• JOB:
Rewrite the items below with "camera" substituted for each "pose", keeping everything else the same and leaving out the pictures.

• ENTRIES:
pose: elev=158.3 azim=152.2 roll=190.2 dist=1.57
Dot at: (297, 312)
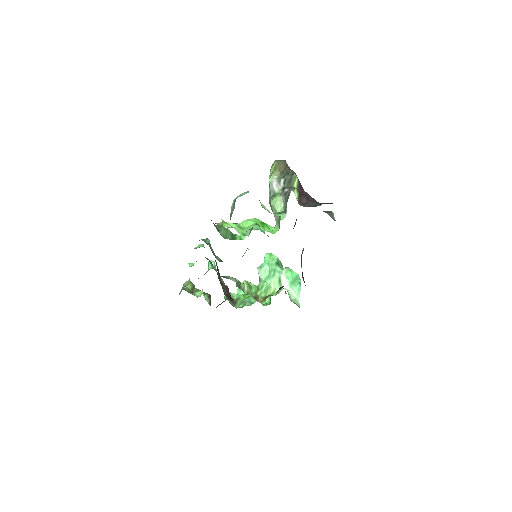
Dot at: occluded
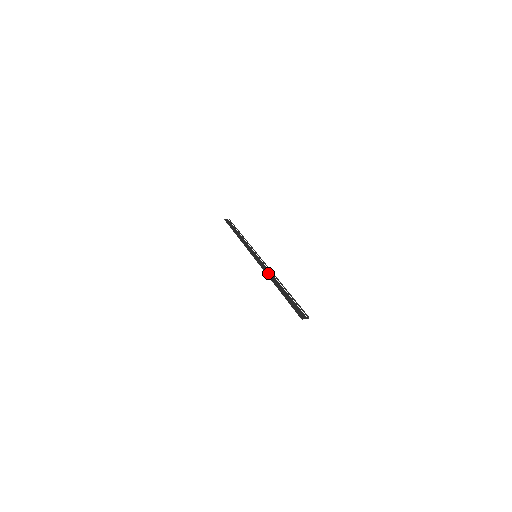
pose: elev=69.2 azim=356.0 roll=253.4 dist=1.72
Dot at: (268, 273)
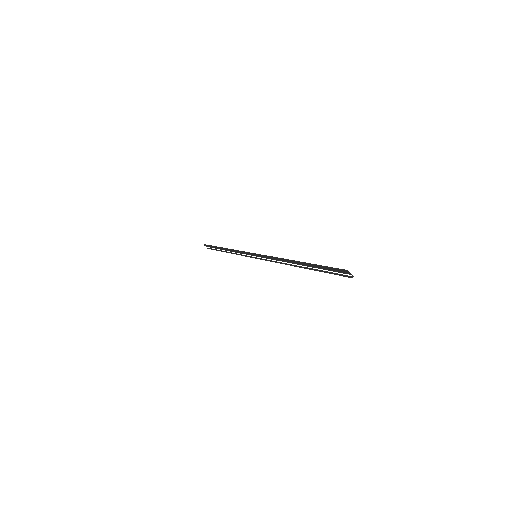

• RESPONSE TO THIS EXERCISE:
camera: elev=158.3 azim=152.2 roll=190.2 dist=1.57
Dot at: (297, 312)
Dot at: occluded
camera: elev=69.2 azim=356.0 roll=253.4 dist=1.72
Dot at: (268, 273)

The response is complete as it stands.